Bloco de texto
****

18º- O Acórdão do Tribunal da Relação de Guimarães de 9/415 no Processo nº4649/11.8TBBRG.G1 salienta o princípio geral de repartição das despesas na proporcionalidade do valor da fracção, art. 1418º do C.C. nas despesas necessárias à conservação e fruição das partes comuns, relativamente às despesas relativas às partes comuns do prédio que sirvam exclusivamente alguns dos condóminos, o nº 3 do art. 1424º excepcionalmente faz caber estas despesas a quem usa essas partes. As que excederem esse campo, a fachada ou a cobertura ou relacionadas com a estrutura do prédio já têm de ser integradas no regime geral consagrado no nº 1” – cfr. Acórdão da Relação de Lisboa de 13/03/2008, in www.dgsi.pt.
19º- Resulta inequívoco que a demanda intentada contra o bloco D desacompanhado dos blocos A, B e C que integram a propriedade horizontal constituída por escritura não podia proceder, porque estas partes estruturais comuns do prédio, fundações, solo, terreno, espaços de circulação e acesso a todo o r/c do edifício independentemente de evidenciar cedência junto ou por baixo de determinadas fracções ou bloco, pela sua natureza, não pode ser atribuída a responsabilidade pela sua danificação e reparação apenas a algumas fracções ou algum bloco, porque são de uso comum de todos, porque contendem com a estrutura de todo o prédio e não somente das fracções que se situam por cima ou junto das partes comuns que evidenciam anomalias.

****

Dados de entrada
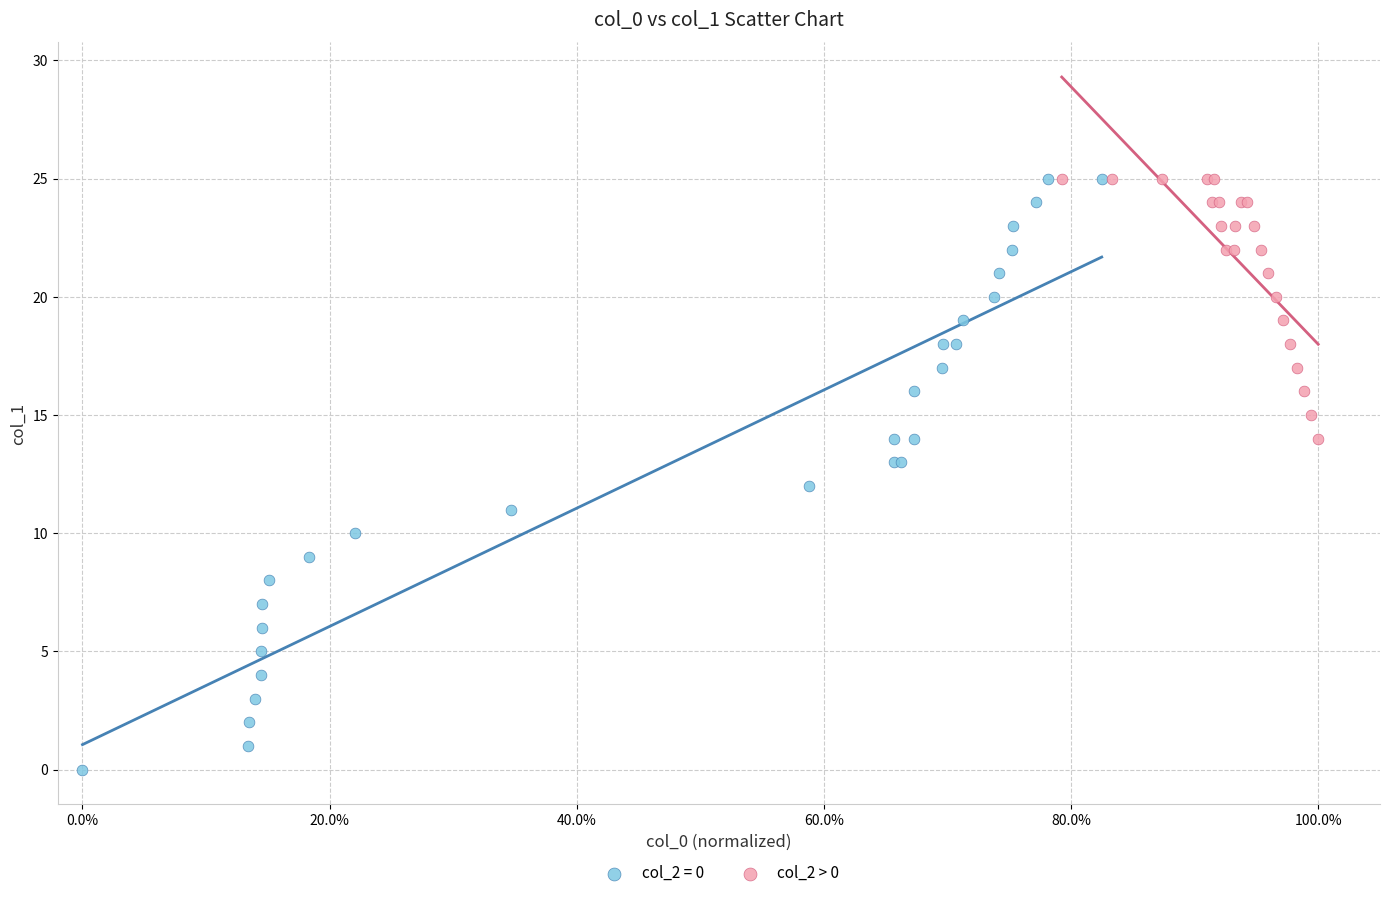

Which series has the widest spread of Y values?

col_2 = 0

****

Tarefas a realizar
[a] No texto sobre as despesas do condomínio, contra que bloco foi intentada a demanda?
[b] Prolonga o texto sobre as despesas do condomínio a partir do ponto em que termina.

Respostas
[a] Contra o bloco D, desacompanhado dos blocos A, B e C.

[b]
20º- Obras no solo, alicerces, colunas, pilares, paredes mestras, inserem-se no art 1421º, nº 1, al. a) do CC, partes imperativa ou forçosamente comuns a todos os condomínios, em há uma compropriedade necessária e permanente de todos os blocos, que torna necessário a acção seja intentada contra todos, num caso de litisconsórcio necessário passivo.
21º- O facto de existir divisão de receitas e despesas relativas a partes comuns de afectação exclusiva a algumas fracções e uma administração autónoma em cada um dos quatro blocos, conforme o art. 1424º nº3) do C.C., não permite modificar a regra estipulada pelo título constitutivo, nos termos do artigo 1419º do C.C. exige sejam demandados estes quatro condomínios.
22º- Não podem os recorrentes transformar a regra numa excepção e fazer da excepção (1424º nº3) do C.C.) regra para alterar o regime geral da propriedade horizontal que vincula todos condóminos e condomínios integrados por escritura numa mesma propriedade horizontal.
23º- Uma deliberação parcelar de alguns condóminos, sem a participação e veredicto da assembleia ou decisão judicial que não envolva todos os condóminos e execução de obras em partes: fundações, o solo onde assenta toda a estrutura do r/c e os espaços de circulação e acessos aos espaços comerciais de todo o r/c, imperativamente comuns à luz do art. 1421º nº1 do C.C. do edifício constituído em propriedade horizontal, são ilícitas, legitimando qualquer condómino ou condomínio preterido a pedir a eliminação, nem um imperativo de segurança, dir-se-ia até o imperativo de segurança deve vincular todos os condomínios do edifício tal como constituído na escritura de propriedade horizontal. Cfr. Ac. Tribunal da Relação de Lisboa no Proc. nº1986/08.2TVLSB de 20/06/2017.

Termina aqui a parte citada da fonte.